|
|
Whether allowed or not, I think the main body of the spec, outside
the various "Considerations", should be sufficient to build an
interoperable implementations. Thus, a 2119 term isn't bad if it
merely restates what has been said before, but it shouldn't be the
only or first time the concept or protocol feature is explained.
On Feb 14, 2007, at 11:36 AM, James M. Polk wrote:
At 03:30 PM 2/14/2007 +0200, Hannes Tschofenig wrote:
Hi James,
I am not aware of any restrictions regarding the usage of RFC 2119
language in the security section.
This email was a reaction as much as anything to guidance from ADs
in the past telling me to remove such language before they moved a
particular doc to move forward (which has happened more than once
in the last few years)
Btw, your draft does this as well :-)

WRITTEN TASKS -
[1] From the email about RFC 2119 language, extract everything from "This email was" down to "last few years)".
[2] Continue the email about RFC 2119 language after its last line.

RECORDED INFORMATION -
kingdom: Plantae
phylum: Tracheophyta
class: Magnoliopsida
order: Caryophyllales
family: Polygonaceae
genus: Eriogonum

RESULTS OF THE EXERCISE -
[1]
This email was a reaction as much as anything to guidance from ADs
in the past telling me to remove such language before they moved a
particular doc to move forward (which has happened more than once
in the last few years)

[2]
http://www.ietf.org/internet-drafts/draft-ietf-sip-location-
conveyance-07.txt
yep, I'm embarrassed to admit the second paragraph does have this.
Ciao
Hannes
James M. Polk wrote:
Authors
A quick thought/observation:
There is normative text in the Security Considerations section,
and I don't believe this is appropriate or even allowed. I think
it should be moved regardless into the main text body.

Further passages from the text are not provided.